_EXERCISE DIRECTIONS:_
Show every line from the entries that follow which holds the word "wash".

_RECORDS SHOWN:_
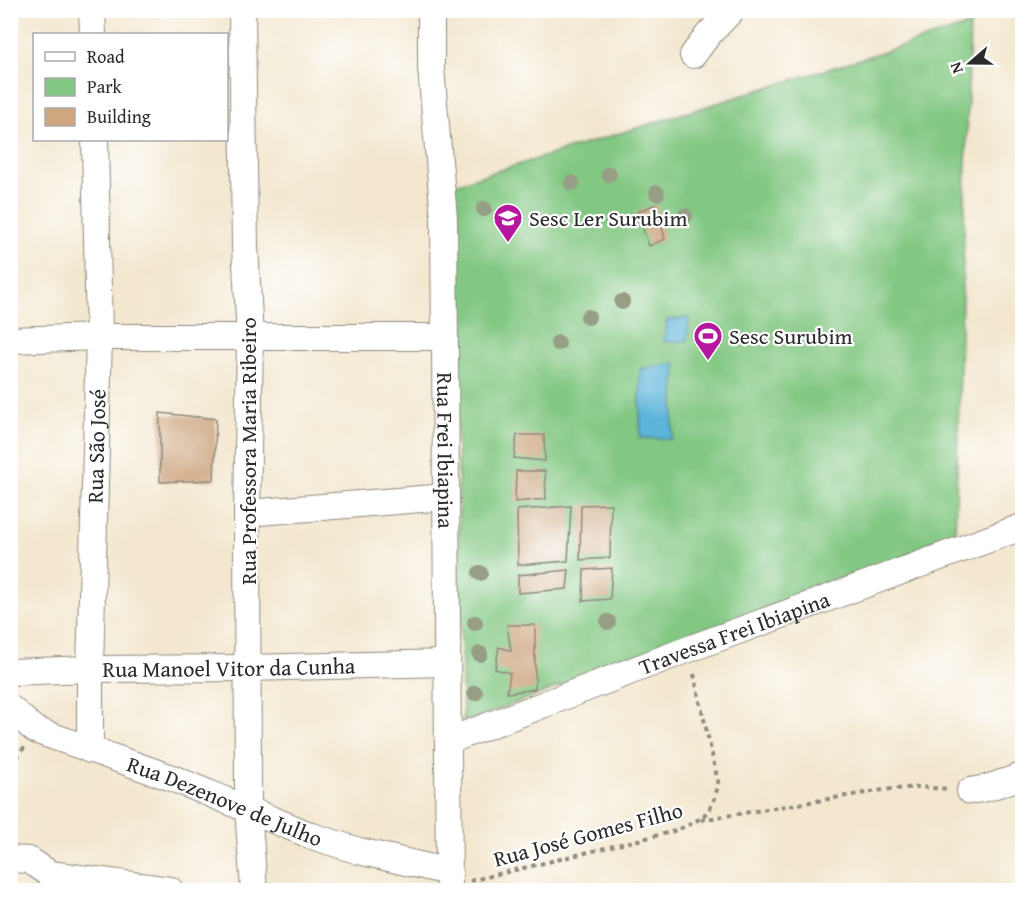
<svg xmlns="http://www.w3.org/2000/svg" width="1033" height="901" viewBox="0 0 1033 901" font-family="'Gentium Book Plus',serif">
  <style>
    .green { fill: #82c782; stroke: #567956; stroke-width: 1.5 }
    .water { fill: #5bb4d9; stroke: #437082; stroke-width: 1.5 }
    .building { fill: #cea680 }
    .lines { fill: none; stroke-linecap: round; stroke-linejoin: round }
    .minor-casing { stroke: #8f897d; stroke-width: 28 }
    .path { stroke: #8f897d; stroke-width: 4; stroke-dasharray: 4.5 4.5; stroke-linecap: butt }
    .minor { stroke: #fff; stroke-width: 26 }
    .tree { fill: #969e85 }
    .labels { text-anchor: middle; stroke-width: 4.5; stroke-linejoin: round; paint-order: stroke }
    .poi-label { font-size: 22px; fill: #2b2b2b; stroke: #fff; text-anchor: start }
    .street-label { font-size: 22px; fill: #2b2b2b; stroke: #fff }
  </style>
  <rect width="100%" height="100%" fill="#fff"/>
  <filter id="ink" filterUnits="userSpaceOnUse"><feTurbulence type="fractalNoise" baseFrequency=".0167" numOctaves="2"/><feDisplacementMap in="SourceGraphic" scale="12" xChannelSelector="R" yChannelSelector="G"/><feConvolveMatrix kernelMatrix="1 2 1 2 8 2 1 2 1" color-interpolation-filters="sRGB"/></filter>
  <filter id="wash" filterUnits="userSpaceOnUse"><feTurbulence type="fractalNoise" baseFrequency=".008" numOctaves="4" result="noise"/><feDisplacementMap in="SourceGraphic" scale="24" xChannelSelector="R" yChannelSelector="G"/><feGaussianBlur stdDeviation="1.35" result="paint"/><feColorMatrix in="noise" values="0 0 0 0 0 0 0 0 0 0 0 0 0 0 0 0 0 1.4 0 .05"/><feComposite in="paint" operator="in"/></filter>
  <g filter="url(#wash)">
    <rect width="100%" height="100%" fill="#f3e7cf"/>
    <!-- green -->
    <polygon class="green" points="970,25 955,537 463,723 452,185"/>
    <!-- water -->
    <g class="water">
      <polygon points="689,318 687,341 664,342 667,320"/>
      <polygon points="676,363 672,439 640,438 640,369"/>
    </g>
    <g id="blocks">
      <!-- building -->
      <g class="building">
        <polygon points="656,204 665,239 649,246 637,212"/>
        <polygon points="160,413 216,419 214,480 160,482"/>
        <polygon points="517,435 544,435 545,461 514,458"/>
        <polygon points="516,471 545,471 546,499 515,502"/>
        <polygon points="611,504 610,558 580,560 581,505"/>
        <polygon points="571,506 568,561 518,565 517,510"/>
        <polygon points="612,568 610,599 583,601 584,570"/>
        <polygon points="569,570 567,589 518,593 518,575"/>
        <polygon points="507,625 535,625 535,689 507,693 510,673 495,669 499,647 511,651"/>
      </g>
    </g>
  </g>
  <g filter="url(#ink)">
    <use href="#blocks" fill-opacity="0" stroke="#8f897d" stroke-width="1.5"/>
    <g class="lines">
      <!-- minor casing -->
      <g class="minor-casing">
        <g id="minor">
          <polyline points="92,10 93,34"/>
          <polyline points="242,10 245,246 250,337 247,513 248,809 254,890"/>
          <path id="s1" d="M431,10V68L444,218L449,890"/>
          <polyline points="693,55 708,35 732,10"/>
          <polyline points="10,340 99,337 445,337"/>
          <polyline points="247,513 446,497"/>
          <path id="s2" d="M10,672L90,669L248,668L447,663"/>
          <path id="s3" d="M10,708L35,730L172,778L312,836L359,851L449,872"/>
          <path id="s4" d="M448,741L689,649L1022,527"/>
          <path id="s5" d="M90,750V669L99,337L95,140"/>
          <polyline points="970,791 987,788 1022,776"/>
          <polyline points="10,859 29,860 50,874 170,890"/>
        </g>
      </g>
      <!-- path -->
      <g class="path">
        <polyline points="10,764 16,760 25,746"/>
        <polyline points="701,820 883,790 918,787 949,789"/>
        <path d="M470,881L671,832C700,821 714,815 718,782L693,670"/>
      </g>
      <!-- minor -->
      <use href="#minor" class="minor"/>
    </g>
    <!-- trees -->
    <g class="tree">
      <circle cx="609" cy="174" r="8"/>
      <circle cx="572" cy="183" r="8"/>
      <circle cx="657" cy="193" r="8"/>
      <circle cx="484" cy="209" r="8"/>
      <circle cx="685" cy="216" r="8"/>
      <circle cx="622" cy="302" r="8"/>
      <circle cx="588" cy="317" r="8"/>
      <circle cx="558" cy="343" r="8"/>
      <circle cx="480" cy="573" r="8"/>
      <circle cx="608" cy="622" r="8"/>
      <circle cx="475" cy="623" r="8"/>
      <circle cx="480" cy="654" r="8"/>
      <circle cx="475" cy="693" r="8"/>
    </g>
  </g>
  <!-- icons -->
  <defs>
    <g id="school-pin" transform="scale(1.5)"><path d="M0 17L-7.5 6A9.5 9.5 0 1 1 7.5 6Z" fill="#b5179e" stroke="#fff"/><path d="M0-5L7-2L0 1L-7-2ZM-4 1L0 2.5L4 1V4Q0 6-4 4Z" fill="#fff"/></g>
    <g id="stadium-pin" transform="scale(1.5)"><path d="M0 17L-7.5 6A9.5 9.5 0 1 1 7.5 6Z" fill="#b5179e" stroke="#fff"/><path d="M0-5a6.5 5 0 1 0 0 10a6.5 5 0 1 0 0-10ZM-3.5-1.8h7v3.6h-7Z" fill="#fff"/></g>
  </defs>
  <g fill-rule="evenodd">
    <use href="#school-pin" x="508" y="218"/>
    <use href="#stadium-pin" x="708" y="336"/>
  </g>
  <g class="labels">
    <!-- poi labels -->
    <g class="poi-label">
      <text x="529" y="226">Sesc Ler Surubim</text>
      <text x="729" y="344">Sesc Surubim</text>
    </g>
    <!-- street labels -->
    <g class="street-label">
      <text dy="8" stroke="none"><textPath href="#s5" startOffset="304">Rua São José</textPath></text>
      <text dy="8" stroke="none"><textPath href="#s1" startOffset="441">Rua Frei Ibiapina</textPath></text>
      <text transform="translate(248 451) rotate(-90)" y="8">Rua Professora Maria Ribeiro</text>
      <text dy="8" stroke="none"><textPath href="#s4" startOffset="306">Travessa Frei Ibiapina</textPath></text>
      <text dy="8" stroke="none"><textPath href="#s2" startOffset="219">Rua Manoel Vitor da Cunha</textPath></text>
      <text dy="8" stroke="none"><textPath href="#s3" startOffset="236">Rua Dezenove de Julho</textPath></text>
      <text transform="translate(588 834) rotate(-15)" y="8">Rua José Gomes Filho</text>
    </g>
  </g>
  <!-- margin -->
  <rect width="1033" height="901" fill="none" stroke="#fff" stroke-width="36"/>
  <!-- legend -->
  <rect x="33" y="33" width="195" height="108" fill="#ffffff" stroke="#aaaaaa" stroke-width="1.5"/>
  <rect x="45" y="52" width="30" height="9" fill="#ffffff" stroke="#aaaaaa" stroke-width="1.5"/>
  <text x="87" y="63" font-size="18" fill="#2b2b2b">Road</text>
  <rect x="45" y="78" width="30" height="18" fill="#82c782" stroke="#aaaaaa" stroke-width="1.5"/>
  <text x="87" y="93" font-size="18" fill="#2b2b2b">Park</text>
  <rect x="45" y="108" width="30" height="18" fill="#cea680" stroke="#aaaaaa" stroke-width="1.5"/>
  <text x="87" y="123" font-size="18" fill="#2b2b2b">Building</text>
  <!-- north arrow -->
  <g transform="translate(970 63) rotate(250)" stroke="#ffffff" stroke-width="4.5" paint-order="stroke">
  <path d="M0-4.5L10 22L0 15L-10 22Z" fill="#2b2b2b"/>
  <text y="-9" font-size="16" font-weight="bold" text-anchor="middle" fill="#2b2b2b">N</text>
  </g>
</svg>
...
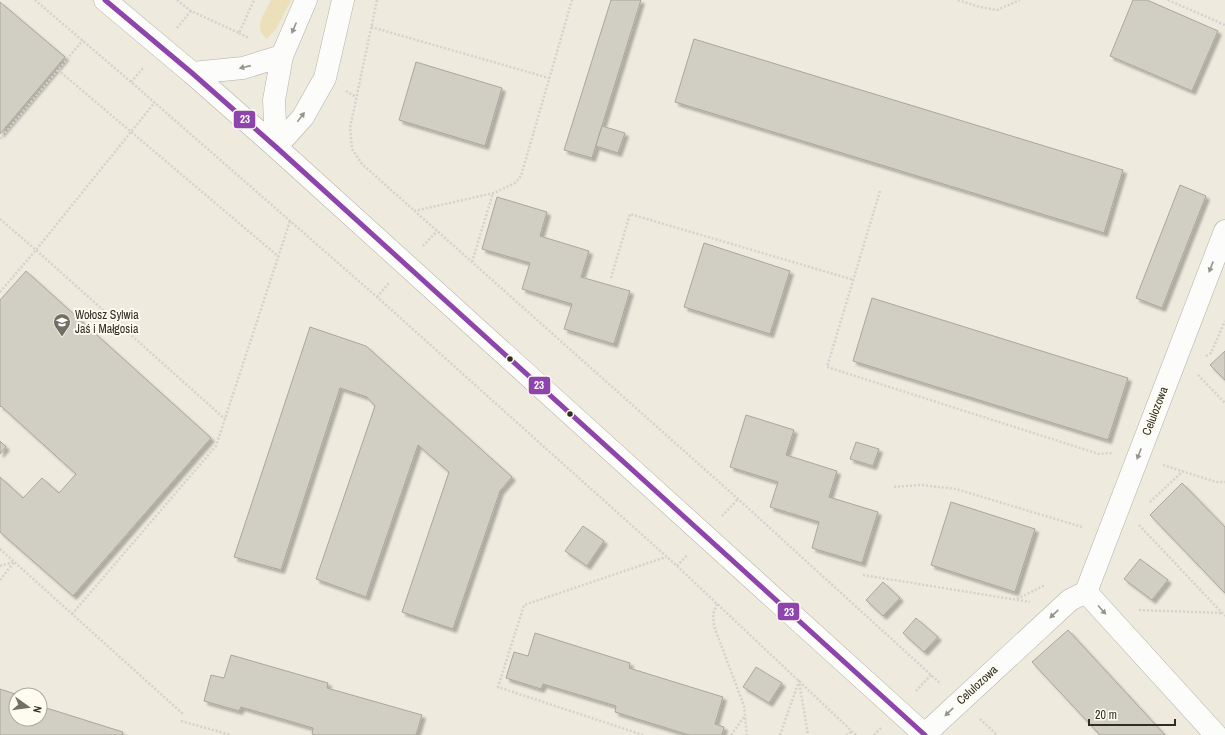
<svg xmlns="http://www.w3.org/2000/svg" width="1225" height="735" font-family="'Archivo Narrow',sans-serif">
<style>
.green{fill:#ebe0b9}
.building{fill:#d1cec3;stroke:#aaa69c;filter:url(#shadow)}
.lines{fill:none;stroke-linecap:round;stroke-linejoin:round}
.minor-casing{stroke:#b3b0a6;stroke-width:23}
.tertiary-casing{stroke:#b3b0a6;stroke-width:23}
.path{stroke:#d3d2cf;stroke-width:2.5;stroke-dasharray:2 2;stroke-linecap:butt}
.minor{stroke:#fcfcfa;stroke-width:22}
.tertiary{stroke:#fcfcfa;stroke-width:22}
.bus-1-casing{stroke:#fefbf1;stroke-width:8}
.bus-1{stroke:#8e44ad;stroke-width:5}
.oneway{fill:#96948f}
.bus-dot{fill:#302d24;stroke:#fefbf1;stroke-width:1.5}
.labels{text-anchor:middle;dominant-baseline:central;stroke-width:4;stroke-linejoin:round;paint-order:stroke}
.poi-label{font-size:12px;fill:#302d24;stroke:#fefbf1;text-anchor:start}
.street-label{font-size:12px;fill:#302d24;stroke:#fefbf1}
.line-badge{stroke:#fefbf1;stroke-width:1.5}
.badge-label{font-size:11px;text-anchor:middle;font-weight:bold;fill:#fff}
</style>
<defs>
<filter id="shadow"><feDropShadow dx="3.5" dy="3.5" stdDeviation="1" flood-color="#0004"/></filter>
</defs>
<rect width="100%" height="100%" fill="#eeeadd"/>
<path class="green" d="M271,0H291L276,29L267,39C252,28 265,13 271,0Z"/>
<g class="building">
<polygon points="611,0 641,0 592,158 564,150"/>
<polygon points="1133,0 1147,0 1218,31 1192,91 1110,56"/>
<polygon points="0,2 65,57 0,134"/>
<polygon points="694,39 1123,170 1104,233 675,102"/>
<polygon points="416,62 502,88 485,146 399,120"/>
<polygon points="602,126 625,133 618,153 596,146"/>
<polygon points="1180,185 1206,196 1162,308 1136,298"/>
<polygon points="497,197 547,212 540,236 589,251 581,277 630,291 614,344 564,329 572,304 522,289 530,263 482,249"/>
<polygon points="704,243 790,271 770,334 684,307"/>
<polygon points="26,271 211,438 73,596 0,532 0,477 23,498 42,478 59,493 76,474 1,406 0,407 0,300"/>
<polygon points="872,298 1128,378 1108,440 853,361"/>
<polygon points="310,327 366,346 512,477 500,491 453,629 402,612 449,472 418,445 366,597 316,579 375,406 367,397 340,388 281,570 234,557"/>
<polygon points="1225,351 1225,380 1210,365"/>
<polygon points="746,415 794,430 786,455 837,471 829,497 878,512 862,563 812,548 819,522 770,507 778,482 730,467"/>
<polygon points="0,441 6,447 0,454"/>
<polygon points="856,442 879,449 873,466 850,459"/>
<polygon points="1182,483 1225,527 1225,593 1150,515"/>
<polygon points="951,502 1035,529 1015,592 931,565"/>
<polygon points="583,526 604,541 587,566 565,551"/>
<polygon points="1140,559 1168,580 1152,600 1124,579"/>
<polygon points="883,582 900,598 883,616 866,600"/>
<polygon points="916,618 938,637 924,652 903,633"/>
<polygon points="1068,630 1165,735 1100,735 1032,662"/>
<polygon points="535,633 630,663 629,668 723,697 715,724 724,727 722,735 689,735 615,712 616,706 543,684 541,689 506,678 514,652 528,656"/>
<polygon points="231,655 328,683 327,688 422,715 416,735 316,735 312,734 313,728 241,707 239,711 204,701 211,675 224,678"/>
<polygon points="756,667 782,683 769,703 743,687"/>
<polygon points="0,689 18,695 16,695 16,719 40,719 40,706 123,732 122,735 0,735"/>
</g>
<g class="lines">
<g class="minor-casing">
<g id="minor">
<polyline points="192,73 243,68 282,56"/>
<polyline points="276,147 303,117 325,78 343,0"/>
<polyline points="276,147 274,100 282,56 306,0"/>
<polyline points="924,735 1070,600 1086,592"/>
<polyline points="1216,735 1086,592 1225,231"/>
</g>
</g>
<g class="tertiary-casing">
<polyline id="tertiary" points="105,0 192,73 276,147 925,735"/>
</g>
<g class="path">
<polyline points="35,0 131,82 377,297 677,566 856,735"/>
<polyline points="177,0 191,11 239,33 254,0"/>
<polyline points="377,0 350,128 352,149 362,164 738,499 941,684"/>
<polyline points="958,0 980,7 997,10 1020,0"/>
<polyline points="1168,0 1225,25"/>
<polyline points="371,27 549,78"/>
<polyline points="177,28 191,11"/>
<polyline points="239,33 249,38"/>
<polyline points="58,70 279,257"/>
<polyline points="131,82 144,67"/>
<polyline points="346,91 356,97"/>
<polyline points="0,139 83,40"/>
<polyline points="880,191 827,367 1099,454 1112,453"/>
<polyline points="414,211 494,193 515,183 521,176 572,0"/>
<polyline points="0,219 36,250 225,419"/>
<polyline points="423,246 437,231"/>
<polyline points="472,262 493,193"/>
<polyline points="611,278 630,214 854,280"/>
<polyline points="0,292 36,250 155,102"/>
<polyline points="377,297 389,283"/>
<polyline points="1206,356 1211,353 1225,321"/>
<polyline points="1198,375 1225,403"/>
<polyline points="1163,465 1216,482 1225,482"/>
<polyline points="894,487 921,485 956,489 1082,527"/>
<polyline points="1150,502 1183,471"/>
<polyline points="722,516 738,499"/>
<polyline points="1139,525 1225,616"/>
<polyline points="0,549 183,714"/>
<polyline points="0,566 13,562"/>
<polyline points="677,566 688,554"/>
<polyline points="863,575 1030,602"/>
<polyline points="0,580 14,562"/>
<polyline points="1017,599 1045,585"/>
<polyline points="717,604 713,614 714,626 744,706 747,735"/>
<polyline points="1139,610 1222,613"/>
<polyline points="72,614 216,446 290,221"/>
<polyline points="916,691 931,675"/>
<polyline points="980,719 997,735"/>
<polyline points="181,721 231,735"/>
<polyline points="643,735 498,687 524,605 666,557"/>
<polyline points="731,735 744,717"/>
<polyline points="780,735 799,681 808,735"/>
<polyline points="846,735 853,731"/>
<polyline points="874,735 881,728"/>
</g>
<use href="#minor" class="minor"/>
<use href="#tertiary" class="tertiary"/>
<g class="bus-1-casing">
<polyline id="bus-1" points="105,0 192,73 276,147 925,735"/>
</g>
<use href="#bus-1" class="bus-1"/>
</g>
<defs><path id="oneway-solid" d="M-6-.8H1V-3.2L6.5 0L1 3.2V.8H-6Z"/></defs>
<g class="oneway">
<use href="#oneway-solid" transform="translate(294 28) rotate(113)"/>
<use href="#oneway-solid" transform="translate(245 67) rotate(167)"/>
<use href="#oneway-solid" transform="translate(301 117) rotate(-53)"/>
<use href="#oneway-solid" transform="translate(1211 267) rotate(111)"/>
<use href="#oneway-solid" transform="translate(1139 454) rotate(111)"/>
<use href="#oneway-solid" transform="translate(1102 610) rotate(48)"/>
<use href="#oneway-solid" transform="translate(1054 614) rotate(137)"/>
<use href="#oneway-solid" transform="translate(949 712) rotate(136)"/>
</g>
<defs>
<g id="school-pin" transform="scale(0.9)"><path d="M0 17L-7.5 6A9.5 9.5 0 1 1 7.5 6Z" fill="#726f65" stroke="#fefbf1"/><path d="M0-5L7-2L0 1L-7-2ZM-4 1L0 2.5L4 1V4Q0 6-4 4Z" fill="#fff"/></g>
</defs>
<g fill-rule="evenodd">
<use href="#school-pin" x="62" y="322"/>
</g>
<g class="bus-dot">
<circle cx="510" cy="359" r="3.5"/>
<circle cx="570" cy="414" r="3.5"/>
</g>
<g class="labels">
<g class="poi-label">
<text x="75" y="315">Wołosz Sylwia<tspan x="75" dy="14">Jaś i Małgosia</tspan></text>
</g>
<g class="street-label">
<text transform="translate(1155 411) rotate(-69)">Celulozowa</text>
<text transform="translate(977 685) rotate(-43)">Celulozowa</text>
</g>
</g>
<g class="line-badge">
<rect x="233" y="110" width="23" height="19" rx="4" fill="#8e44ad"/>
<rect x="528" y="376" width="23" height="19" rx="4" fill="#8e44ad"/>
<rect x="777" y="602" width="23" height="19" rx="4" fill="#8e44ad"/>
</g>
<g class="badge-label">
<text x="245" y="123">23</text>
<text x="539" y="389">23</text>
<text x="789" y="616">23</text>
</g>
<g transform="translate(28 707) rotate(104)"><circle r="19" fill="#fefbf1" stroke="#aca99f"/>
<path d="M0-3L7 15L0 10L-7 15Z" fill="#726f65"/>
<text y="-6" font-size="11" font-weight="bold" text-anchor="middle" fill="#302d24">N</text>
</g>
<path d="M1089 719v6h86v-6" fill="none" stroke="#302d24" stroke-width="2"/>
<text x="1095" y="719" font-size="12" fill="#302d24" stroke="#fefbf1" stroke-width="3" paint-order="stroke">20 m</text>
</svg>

_ANSWER SECTION:_
  <filter id="wash" filterUnits="userSpaceOnUse"><feTurbulence type="fractalNoise" baseFrequency=".008" numOctaves="4" result="noise"/><feDisplacementMap in="SourceGraphic" scale="24" xChannelSelector="R" yChannelSelector="G"/><feGaussianBlur stdDeviation="1.35" result="paint"/><feColorMatrix in="noise" values="0 0 0 0 0 0 0 0 0 0 0 0 0 0 0 0 0 1.4 0 .05"/><feComposite in="paint" operator="in"/></filter>
  <g filter="url(#wash)">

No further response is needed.